Having the interval of [σ_z^∗, σ_{(z^∗ + 1)}], the two term Lagrange polynomial is given as follows:

$$\begin{array}{c}{\gamma }_{r_{\ast }}\left(\theta \right)=\frac{\theta -{\sigma }_{r_{\ast }-1}}{{\sigma }_{r_{\ast }}-{\sigma }_{r_{\ast }-1}}\aleph \left({\sigma }_{r_{\ast }},\mathrm{\Theta }\left({\sigma }_{r_{\ast }}\right)\right)-\frac{\theta -{\sigma }_{r_{\ast }}}{{\sigma }_{r_{\ast }}-{\sigma }_{r_{\ast }-1}}\aleph \left({\sigma }_{r_{\ast }-1},\mathrm{\Theta }\left({\sigma }_{r_{\ast }-1}\right)\right),=\frac{\aleph \left({\sigma }_{r_{\ast }},\mathrm{\Theta }\left({\sigma }_{r_{\ast }}\right)\right)}{h}\left(\theta -{\sigma }_{r_{\ast }-1}\right)-\frac{\aleph \left({\sigma }_{r_{\ast }-1},\mathrm{\Theta }\left({\sigma }_{r_{\ast }-1}\right)\right)}{h}\left(\theta -{\sigma }_{r_{\ast }}\right),\simeq \frac{\aleph \left({\sigma }_{r_{\ast }},{\mathrm{\Theta }}_{r_{\ast }}\right)}{h}\left(\theta -{\sigma }_{r_{\ast }-1}\right)-\frac{\aleph \left({\sigma }_{r_{\ast }-1},{\mathrm{\Theta }}_{r_{\ast }-1}\right)}{h}\left(\theta -{\sigma }_{r_{\ast }}\right).\end{array}$$ (50)

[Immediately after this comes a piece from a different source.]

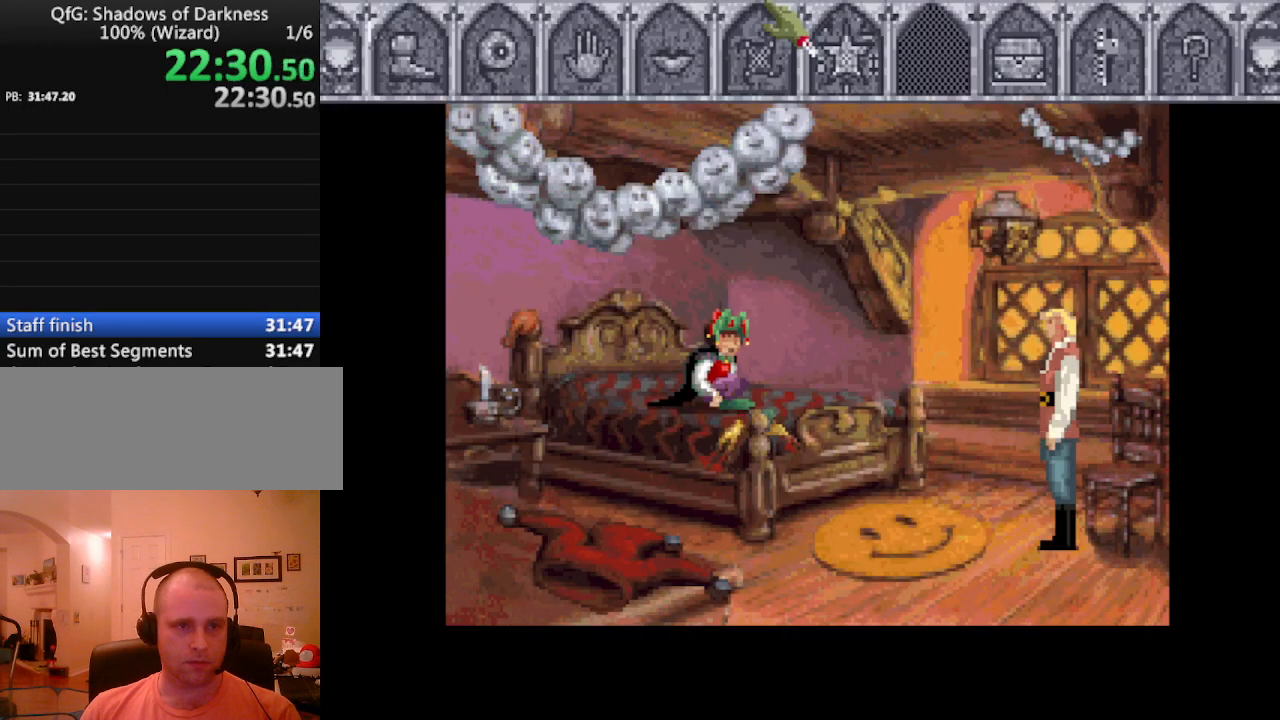
{"keys": [], "events": []}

Taking the approximation solution of (50) into (49);

$$\begin{array}{c}\mathrm{\Theta }\left({\sigma }_{z^{\ast }+1}\right)={\mathrm{\Theta }}_0+\frac{1-\omega }{\nabla \left(\omega \right)}\aleph \left({\sigma }_{z^{\ast }},\mathrm{\Theta }\left({\sigma }_{z^{\ast }}\right)\right)+\frac{\omega }{\nabla \left(\omega \right)\mathrm{\Gamma }\left(\omega \right)}\times \sum _{r_{\ast }=0}^{z^{\ast }}\left[\frac{\aleph \left({\sigma }_{r_{\ast }},{\mathrm{\Theta }}_{r_{\ast }}\right)}{h}{\int }_{{\sigma }_{r_{\ast }}}^{{\sigma }_{r_{\ast }+1}}\left(\theta -{\sigma }_{r_{\ast }-1}\right){\left({\sigma }_{z^{\ast }+1}-\sigma \right)}^{\omega -1}d\theta -\frac{\aleph \left({\sigma }_{r_{\ast }-1},{\mathrm{\Theta }}_{r_{\ast }-1}\right)}{h}{\int }_{{\sigma }_{r_{\ast }}}^{{\sigma }_{r_{\ast }+1}}\left(\theta -{\sigma }_{r_{\ast }}\right){\left({\sigma }_{z^{\ast }+1}-\sigma \right)}^{\omega -1}d\theta \right].\end{array}$$ (51)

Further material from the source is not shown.